April 26th 2026

In honor of the completion of the SCYM Faith and Practice this weeks’ reading is focused on…

1 Why a Faith and Practice for South Central Yearly Meeting?

The tradition of creating a document of guidance on how to live according to Quaker principles began in the late 17th century as a way to convey a yearly meeting’s decisions about how Quakers, also known as the Religious Society of Friends, should live and behave. 

By the mid 20th century almost every yearly meeting had their own Faith and Practice volume as a resource for meetings and their members on practicing the Quaker way. 

Members of the Religious Society of Friends who worship in the unprogrammed manner are relative newcomers to this South Central region of the United States, coming here in the mid and late 20th century from other yearly meetings in the East or Midwest who brought with them the faith and practice volumes of the yearly meeting from which they came.

They came to an area that extends through four states (Oklahoma, Arkansas, Louisiana, Texas) over large geographical distances through at least 14 ecological regions.
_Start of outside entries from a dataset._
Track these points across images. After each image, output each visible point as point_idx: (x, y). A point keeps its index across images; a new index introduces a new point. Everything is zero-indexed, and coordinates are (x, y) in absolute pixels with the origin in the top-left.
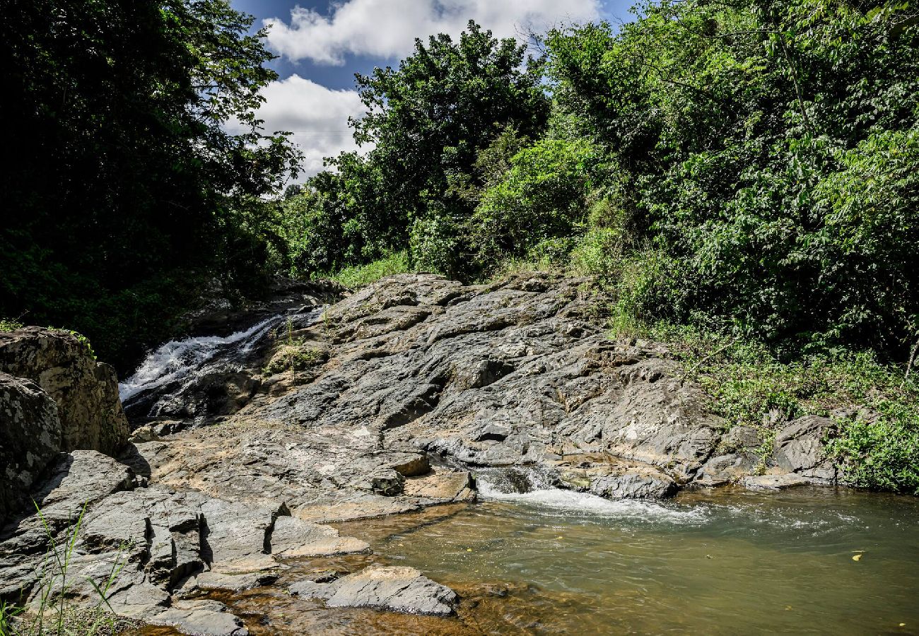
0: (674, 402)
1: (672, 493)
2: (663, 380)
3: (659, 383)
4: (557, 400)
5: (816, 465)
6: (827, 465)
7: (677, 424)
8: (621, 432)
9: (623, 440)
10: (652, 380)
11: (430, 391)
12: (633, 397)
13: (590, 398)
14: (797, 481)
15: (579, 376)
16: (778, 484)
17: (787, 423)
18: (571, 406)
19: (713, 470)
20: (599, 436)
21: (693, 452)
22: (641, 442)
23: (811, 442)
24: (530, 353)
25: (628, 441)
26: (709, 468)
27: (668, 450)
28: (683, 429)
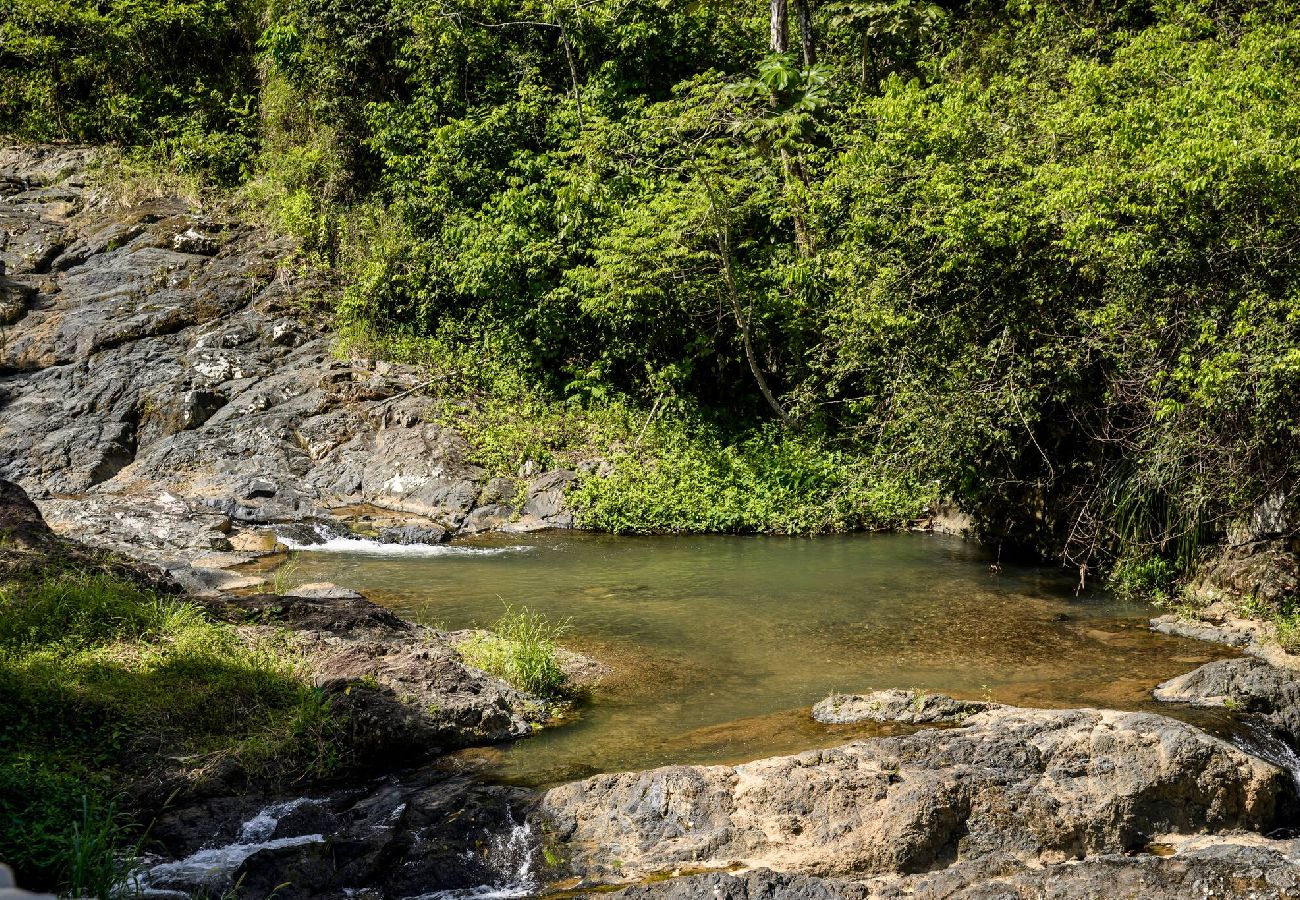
0: (436, 453)
1: (446, 539)
2: (422, 424)
3: (416, 430)
4: (298, 445)
5: (559, 513)
6: (567, 512)
7: (442, 477)
8: (386, 485)
9: (389, 493)
10: (410, 425)
11: (125, 432)
12: (391, 446)
13: (339, 443)
14: (543, 526)
15: (316, 413)
16: (526, 529)
17: (540, 475)
18: (318, 453)
19: (476, 520)
20: (359, 487)
21: (459, 504)
22: (408, 495)
23: (556, 494)
24: (238, 375)
25: (396, 494)
26: (473, 518)
27: (436, 503)
28: (447, 482)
That physical diversity is matched by the diversity of culture, history, politics, and religion throughout the region, and by wide differences in population density and language.

Partly due to geography, we forged a distinctive kind of Quakerism, seeking to touch those in isolated communities as well as those in large, dynamic communities of faith while deepening our commitment to values that may seem out of step with our surrounding communities: nonviolence, peace, equality, inclusiveness, and gentleness.

South Central Yearly Meeting (SCYM) formally began as a yearly meeting in 1961 after existing as an association of Friends for 10 years before that. In the early 1990s Friends began the process of creating their own Faith and Practice document instead of relying on those of older yearly meetings, and what they discovered was that they wanted a procedures manual to guide them in managing yearly meeting processes.

Now thirty years further along, we are again seeking in this new Faith and Practice document, to describe who we are and aspire to become within the Religious Society of Friends worldwide and give voice to both our distinctiveness and how we fit into the Religious Society of Friends. 

This is a living document about who we are and aspire to become. As such, members of SCYM can ask for it to be revised and create a Faith and Practice revision committee to review it and discern what no longer serves and what new material is needed.

Other yearly meetings have engaged in this process over the years. Some yearly meetings have a standing committee to deal with changes, while others appoint a new committee every five to ten years.